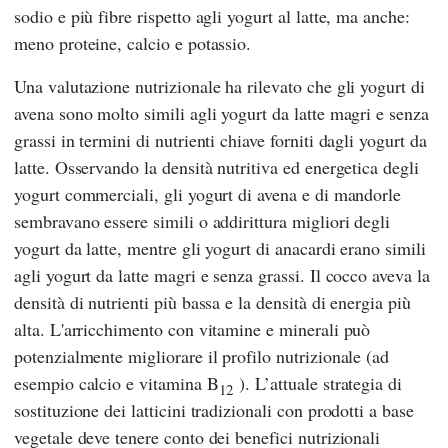
sodio e più fibre rispetto agli yogurt al latte, ma anche:
meno proteine, calcio e potassio.
Una valutazione nutrizionale ha rilevato che gli yogurt di
avena sono molto simili agli yogurt da latte magri e senza
grassi in termini di nutrienti chiave forniti dagli yogurt da
latte. Osservando la densità nutritiva ed energetica degli
yogurt commerciali, gli yogurt di avena e di mandorle
sembravano essere simili o addirittura migliori degli
yogurt da latte, mentre gli yogurt di anacardi erano simili
agli yogurt da latte magri e senza grassi. Il cocco aveva la
densità di nutrienti più bassa e la densità di energia più
alta. L'arricchimento con vitamine e minerali può
potenzialmente migliorare il profilo nutrizionale (ad
esempio calcio e vitamina B
). L’attuale strategia di
12
sostituzione dei latticini tradizionali con prodotti a base
vegetale deve tenere conto dei benefici nutrizionali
--*--
• Task instructions: Review the entries above and return every line where "calcio" appears.

• Task solution:
meno proteine, calcio e potassio.
esempio calcio e vitamina B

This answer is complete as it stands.